Conjugated polymers are promising candidates for photocatalyst materials owing to the molecular design flexibility in tuning their properties, including visible light responsiveness. The rational introduction of a molecular metal complex acting as a catalyst at a specific location is an effective approach to activate conjugated polymer photocatalysts for the selective conversion of small molecules, such as carbon dioxide. However, the photocatalytic activity of the conjugated polymer/metal complex hybrids has not been satisfactory. In particular, there is still much room for improvement in polymer structure engineering to maximise the activation of a molecular complex catalyst centre by photoexcited electrons. This work demonstrates the strong impact of side chains and ligand structures, which do not significantly affect the optical properties of the polymers, on their photocatalytic performance for CO2 reduction.
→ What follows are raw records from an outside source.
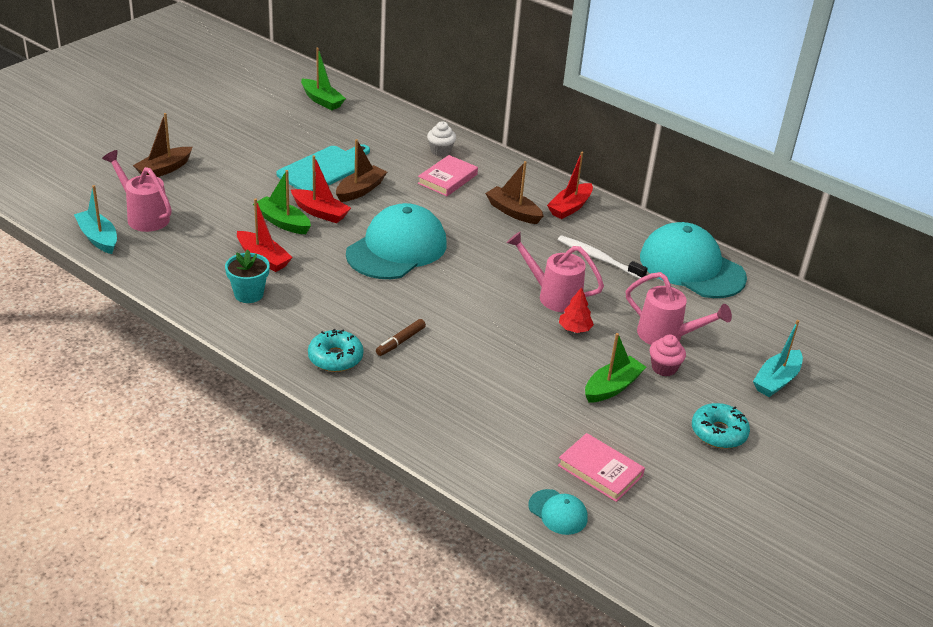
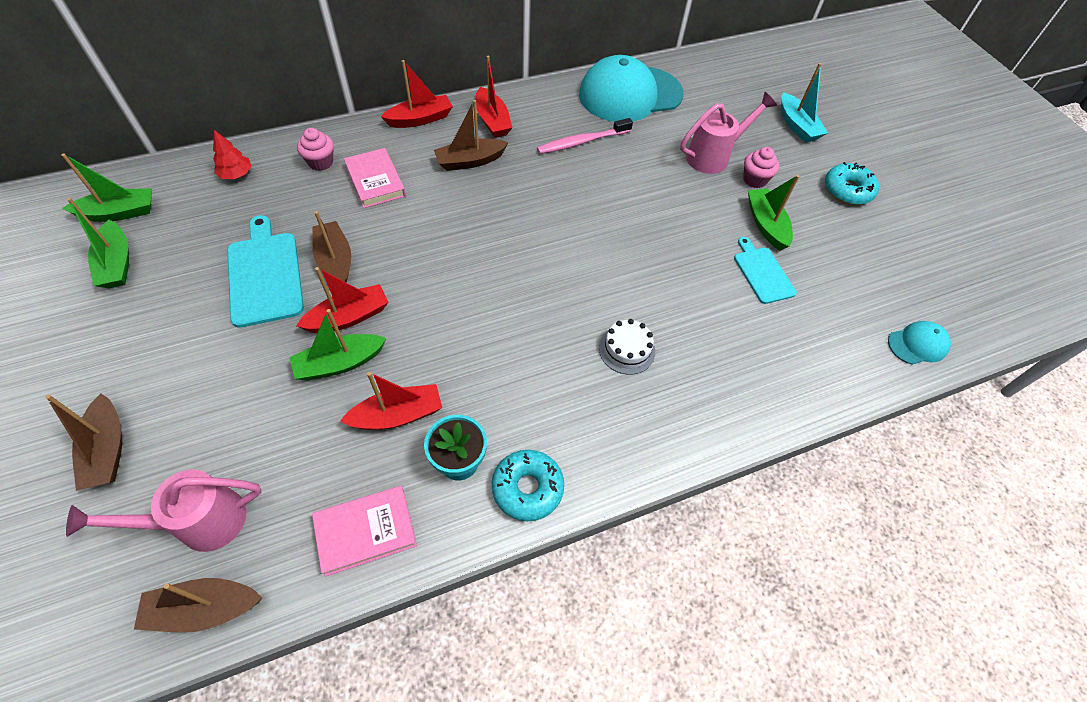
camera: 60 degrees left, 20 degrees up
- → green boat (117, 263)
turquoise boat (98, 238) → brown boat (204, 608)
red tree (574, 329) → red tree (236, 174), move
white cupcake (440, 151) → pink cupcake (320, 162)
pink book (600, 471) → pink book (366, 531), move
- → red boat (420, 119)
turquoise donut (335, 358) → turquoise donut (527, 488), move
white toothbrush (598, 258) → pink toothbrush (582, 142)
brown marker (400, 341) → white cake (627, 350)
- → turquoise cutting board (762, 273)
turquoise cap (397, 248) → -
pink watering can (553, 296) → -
The relatively rigid aromatic side chains and condensed aromatic ligand moieties enable effective inter-π-chain charge transfer to activate the isolated (i.e. low-concentration) Ru(II) complex catalyst. The manipulation of photoexcited charge transfer by structural modulation resulted in a significantly improved photocatalytic activity (quantum efficiency of 2.2% at 450 nm) compared to the counterpart photocatalysts containing the alkyl side chain and bipyridine ligand moieties.